Turning governance into the second alpha

Singapore regulators are increasingly explicit that AI governance sits with senior leadership.

In May 2026, the Cyber Security Agency of Singapore urged all Critical Information Infrastructure operators to review cybersecurity readiness in light of accelerating AI-driven threats, noting the narrowing window between vulnerability discovery and exploitation. In Parliament the same day, it was emphasised that AI governance is the responsibility of boards, not a matter for IT departments alone.

But regulation alone does not create advantage. Governance becomes the second alpha only when responsibility for AI is clearly assigned, operationalised, and embedded in management accountability.

These crystallise into three governance questions:

• Are AI risks embedded in your enterprise risk framework alongside cyber and operational risk?

• Do you maintain a complete, continuously updated inventory of AI systems, with named accountability for each deployment?

• If an AI system were producing harmful outcomes today, how quickly would you detect it, and who would be responsible for escalation?

How organisations answer these questions will determine whether governance becomes a cost centre or a second alpha.

When the two alphas compound

What has changed is not the underlying governance issues of accountability, trust, and control.
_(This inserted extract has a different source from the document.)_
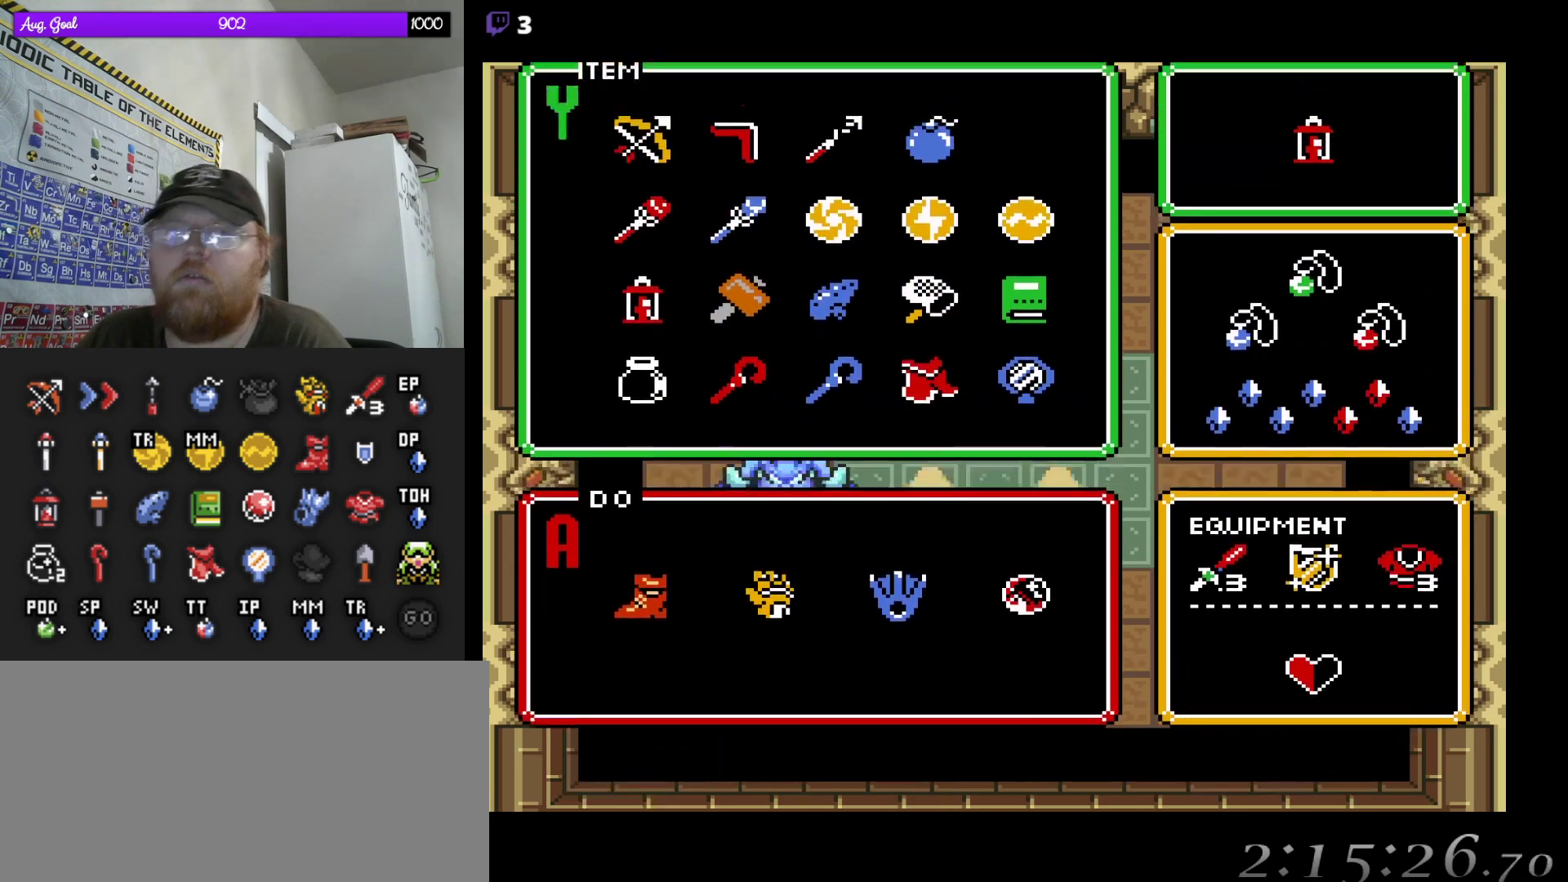
{"buttons": [], "events": [[33, "DPAD_UP", "down"], [183, "DPAD_UP", "up"], [350, "DPAD_UP", "down"], [467, "DPAD_UP", "up"]]}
It is the scale and speed at which they now manifest.

Governance is not the opposite of growth. It is a condition of it. The organisations that understand both alphas — and pursue them together — will find they compound.

Kay Pang is a Singapore board director and business lawyer specialising in technology law and AI governance. She has advised boards and senior management on AI adoption and governance, contributed to World Economic Forum white papers on the responsible use of technology, and speaks regularly on AI law and ethics.